CONCERT REVIEW: No trip down memory lane for new Smashing Pumpkins
You gotta hand it to Billy Corgan. Here we were at Rexall Place on Friday night with our faded hoodies, our toques as fashion statements, our old piercings put back in. We were all ready. Even though we were many years older, nearing or at middle aged, we were ready. Ready to go back to the ‘90s, when rock ‘n’ roll really mattered.
Kurt Cobain was dead for sure, but alternative music still ruled the airwaves. Bands like Creed and Nickelback were just starting out and Justin Bieber hadn’t been born yet. Well, maybe he was in diapers, but that was our time, when music made sense, when we all got tattoos and our backs didn’t hurt as much.
So this show was, it seemed, time for Generation X, Y and Z to finally get nostalgic, like all those hippies from the ‘60s we used to make fun of – but thankfully, Billy Corgan didn’t let that happen.

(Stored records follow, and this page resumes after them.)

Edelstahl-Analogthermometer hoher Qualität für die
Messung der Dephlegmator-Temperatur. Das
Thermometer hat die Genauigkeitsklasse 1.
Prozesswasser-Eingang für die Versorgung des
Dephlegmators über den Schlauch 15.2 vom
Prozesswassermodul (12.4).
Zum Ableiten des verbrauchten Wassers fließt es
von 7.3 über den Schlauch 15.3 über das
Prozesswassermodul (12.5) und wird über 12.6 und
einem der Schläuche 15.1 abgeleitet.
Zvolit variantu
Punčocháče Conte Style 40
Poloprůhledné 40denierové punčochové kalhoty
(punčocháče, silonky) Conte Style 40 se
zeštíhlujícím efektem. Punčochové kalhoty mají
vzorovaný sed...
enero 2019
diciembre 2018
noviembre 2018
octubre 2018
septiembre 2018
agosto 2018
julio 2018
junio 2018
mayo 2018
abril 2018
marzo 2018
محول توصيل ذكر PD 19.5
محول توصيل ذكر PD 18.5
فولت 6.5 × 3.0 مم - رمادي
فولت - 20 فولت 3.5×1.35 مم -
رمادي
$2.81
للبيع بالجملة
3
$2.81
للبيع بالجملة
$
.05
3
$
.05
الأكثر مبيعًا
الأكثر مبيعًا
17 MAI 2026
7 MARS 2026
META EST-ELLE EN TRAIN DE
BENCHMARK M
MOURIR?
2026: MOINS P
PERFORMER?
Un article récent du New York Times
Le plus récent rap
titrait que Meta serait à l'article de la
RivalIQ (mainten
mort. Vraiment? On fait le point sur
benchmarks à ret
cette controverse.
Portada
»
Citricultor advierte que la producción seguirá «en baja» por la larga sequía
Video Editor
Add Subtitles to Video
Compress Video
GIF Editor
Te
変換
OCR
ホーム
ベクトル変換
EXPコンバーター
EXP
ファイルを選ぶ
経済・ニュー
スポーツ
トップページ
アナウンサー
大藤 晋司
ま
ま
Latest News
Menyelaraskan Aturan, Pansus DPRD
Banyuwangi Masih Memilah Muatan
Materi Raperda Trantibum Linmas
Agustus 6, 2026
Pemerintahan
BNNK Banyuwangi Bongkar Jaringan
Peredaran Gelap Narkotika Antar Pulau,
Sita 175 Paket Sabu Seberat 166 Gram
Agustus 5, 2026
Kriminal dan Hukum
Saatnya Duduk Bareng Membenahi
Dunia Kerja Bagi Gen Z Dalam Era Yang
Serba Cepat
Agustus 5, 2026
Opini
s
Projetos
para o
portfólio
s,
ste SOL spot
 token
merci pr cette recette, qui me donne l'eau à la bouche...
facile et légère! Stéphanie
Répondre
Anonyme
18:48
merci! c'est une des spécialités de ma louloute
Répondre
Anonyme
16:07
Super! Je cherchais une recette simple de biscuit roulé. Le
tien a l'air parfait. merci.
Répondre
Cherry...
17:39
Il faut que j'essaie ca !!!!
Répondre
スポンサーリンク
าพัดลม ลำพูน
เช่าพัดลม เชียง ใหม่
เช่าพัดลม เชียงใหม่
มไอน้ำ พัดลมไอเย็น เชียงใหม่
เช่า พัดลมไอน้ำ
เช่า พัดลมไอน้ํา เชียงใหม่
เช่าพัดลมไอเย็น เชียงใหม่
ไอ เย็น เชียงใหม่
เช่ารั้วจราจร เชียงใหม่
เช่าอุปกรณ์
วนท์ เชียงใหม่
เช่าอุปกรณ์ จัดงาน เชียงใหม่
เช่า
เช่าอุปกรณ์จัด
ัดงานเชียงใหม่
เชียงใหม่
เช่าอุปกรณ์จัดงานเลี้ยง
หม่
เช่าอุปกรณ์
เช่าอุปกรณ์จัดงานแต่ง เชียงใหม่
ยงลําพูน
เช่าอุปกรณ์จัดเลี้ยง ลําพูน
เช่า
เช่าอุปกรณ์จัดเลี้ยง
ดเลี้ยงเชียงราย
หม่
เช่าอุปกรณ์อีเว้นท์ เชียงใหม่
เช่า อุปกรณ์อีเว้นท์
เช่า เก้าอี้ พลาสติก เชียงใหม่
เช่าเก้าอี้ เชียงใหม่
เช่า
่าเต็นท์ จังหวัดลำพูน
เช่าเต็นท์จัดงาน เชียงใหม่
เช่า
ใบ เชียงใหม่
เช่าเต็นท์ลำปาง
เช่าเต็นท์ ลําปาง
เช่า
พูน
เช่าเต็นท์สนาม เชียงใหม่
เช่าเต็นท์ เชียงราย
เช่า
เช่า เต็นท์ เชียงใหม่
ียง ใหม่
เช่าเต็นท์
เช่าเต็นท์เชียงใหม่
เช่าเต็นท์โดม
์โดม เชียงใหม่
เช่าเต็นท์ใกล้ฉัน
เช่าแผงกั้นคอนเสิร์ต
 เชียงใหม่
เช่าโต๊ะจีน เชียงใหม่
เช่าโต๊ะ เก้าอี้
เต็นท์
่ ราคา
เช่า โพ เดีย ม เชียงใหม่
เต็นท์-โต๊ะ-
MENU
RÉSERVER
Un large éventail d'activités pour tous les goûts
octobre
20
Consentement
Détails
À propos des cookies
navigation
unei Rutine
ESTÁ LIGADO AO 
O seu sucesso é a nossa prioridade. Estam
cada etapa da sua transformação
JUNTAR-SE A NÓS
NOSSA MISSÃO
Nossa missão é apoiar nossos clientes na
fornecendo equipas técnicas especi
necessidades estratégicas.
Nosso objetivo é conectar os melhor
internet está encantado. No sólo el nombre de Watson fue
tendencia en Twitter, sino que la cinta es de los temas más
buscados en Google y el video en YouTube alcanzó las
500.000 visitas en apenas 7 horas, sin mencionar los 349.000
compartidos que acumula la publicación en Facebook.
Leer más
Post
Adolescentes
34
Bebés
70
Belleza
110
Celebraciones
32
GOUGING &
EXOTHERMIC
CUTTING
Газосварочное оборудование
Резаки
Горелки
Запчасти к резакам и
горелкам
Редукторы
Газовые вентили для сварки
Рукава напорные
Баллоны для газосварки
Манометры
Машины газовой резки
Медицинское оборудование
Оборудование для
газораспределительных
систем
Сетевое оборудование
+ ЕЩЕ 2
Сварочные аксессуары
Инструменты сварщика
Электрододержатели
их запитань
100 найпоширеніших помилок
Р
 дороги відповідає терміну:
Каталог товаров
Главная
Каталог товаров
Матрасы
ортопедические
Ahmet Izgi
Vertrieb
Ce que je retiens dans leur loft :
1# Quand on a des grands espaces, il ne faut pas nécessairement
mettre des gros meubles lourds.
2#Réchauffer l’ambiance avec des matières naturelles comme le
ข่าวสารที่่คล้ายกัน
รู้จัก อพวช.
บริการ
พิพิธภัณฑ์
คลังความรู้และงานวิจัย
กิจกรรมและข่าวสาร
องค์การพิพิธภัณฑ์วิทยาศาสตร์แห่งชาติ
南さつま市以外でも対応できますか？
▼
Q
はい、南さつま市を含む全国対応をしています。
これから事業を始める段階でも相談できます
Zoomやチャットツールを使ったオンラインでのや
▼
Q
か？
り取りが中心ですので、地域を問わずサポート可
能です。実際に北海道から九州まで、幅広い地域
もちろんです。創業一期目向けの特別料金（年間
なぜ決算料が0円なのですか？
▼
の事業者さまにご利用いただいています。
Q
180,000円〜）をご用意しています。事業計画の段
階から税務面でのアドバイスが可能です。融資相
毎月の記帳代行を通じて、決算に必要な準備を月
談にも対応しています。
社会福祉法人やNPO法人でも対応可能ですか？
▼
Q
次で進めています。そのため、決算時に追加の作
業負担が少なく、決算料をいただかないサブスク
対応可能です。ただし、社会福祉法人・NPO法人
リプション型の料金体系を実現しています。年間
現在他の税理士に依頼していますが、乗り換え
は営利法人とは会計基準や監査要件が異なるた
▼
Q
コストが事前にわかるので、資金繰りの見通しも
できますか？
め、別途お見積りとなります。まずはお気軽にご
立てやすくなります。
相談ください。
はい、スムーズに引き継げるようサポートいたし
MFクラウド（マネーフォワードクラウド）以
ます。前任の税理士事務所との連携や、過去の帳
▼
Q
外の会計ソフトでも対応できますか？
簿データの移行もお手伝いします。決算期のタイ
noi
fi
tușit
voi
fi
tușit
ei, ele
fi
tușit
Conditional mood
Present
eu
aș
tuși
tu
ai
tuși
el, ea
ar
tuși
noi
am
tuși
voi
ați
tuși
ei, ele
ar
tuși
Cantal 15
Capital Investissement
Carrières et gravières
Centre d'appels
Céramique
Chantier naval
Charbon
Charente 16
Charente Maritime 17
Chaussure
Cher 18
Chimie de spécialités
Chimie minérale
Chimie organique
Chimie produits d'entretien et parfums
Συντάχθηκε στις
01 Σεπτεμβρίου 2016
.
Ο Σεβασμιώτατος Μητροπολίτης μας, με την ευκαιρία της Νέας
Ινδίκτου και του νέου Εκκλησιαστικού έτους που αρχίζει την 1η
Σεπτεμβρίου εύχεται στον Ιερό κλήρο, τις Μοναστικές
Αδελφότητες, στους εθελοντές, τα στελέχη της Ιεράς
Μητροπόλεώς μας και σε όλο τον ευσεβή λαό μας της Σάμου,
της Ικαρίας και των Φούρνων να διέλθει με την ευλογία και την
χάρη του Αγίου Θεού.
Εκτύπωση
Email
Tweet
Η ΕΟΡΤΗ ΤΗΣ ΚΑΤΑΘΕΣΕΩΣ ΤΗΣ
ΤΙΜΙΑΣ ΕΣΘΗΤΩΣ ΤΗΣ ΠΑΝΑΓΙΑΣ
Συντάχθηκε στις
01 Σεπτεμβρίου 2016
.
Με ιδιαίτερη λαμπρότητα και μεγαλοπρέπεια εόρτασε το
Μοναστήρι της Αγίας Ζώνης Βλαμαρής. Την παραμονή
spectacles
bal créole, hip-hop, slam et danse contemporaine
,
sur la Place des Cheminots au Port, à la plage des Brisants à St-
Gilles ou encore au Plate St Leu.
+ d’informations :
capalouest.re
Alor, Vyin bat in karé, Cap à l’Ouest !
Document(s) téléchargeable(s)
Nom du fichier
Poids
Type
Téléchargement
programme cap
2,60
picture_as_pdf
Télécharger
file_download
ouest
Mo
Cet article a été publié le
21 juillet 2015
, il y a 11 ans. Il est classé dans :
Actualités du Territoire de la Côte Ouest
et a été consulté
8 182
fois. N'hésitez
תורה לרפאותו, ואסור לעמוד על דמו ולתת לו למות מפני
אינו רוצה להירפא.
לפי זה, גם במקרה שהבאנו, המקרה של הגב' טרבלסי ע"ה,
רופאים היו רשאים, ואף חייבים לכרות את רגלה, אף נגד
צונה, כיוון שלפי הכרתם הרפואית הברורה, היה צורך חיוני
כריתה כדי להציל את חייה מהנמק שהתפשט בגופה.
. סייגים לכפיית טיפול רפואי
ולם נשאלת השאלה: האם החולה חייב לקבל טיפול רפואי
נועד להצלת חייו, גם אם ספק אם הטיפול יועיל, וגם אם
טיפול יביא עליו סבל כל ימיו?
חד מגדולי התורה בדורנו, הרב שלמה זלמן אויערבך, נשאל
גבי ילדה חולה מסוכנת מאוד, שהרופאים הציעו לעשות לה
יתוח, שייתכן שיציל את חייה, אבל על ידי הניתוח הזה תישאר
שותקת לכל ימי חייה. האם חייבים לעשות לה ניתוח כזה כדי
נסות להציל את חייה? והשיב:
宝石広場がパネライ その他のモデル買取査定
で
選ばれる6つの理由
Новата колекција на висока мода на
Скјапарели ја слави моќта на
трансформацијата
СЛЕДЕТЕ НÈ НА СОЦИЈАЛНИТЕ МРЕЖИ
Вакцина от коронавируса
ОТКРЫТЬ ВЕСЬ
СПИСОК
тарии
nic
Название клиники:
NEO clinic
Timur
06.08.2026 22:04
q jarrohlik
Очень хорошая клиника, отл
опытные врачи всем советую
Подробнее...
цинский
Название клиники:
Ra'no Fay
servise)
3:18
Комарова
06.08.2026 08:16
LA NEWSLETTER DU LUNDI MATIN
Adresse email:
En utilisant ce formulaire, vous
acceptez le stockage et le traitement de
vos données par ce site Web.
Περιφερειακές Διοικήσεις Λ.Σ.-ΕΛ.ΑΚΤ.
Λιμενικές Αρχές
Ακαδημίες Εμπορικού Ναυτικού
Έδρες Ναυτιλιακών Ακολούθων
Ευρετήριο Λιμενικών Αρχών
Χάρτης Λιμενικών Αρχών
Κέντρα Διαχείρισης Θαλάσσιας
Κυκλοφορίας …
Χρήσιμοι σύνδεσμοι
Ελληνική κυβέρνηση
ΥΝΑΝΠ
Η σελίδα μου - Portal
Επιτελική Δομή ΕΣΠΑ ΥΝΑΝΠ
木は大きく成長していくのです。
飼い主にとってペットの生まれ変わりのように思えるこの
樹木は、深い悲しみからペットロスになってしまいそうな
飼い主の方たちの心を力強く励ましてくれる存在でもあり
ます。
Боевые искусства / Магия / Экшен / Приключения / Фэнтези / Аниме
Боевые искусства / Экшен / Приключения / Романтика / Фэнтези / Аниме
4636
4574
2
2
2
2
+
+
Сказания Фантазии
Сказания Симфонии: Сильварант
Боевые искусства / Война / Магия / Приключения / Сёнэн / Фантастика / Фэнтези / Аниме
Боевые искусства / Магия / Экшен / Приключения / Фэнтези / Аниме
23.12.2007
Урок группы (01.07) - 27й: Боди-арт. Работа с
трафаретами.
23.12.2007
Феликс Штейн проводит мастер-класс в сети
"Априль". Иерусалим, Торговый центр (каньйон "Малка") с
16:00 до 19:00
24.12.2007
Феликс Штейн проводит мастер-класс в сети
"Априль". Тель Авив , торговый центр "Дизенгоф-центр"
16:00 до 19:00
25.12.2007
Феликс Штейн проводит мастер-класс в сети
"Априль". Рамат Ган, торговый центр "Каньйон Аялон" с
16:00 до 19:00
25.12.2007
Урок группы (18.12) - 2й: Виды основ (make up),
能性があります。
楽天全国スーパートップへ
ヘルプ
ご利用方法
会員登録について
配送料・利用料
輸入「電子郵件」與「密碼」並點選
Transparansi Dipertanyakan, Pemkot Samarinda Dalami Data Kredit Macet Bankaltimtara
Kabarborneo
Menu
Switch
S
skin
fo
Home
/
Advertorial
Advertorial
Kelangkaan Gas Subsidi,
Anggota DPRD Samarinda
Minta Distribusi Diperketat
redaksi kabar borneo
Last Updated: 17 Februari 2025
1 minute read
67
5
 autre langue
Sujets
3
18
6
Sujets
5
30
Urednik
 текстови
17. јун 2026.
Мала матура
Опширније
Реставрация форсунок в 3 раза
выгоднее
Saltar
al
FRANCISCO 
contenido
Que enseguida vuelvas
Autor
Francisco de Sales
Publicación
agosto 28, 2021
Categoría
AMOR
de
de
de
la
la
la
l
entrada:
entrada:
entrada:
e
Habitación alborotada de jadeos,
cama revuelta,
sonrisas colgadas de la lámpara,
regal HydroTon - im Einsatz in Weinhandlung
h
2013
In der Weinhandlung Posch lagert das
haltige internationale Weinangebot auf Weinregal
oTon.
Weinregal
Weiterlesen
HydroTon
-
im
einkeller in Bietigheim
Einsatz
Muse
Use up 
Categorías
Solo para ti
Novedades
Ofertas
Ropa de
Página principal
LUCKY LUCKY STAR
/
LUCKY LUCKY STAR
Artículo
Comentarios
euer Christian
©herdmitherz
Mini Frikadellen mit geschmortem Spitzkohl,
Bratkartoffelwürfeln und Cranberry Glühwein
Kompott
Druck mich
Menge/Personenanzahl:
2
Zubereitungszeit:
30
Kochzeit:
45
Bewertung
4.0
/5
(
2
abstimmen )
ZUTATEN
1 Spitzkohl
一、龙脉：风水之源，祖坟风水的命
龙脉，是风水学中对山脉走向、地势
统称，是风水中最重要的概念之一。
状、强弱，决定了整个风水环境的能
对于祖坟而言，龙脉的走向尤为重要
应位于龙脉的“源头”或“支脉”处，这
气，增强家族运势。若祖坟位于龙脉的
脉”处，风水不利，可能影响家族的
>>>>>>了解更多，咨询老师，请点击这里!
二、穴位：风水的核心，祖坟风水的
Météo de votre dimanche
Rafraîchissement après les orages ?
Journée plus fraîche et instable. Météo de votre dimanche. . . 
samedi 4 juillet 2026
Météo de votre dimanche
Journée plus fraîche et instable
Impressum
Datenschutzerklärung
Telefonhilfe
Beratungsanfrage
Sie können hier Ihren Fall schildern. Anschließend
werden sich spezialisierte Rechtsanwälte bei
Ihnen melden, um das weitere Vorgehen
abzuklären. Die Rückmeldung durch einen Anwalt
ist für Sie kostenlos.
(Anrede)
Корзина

Instead of kicking out the ‘90s jams, he and his new crop of Smashing Pumpkins kept us in the present. There were was neither Mellon Collie, nor Gish, nor Siamese Dream. There was mostly Oceania, the Pumpkins new album, played in its entirely for the first part of the show. Fortunately, it’s a pretty decent album. It’s a bit psychedelic in parts, but the Pumpkins have always nicely flirted with that Floydian side of their sound. The giant orb of video which hung over the band like some kind of giant pumpkin or all-seeing eyeball furthered enhanced the trippy atmosphere. Even the lighting was unusual, no front lights, no spotlights to highlight the person we knew was the leader of the band.
Corgan showed great restraint by never breaking from Oceania until it was completely done. It would have been very easy, too. Jump into Cherub Rock, make a beeline to 1979 then explode the crowd with happiness with The World is a Vampire followed a rundown of the Pumpkins greatest hits. But it would have been a bit boring in the end if that had happened.
It was simply amazing that it was almost an hour before the band played something the crowd was familiar with. Surprisingly, it was a messed up, crazy rocking cover of David Bowie’s Space Oddity that seemed to last for 20 minutes.
But Corgan, no idiot, knew what everyone was waiting for. He even acknowledged it, telling the crowd that they would bring out the “old dusties,” as he called them. And the old dusties did come out. But it was only a tease. The singer showed even more restraint by only playing five songs from the old Pumpkin Catalogue. Again, it could have been so easy to please us, to take us back to remember. But Corgan wouldn’t let us off so easy. Rock ‘n’ roll ain’t supposed to be easy. It’s supposed to challenge us, even annoy us, and Corgan did just that.
The new Smashing Pumpkins showed us that while it was nice to remember how things were, it’s always best to live in the present. And it was good that everybody seemed to get it – even the fans in the “Zero” T-shirts.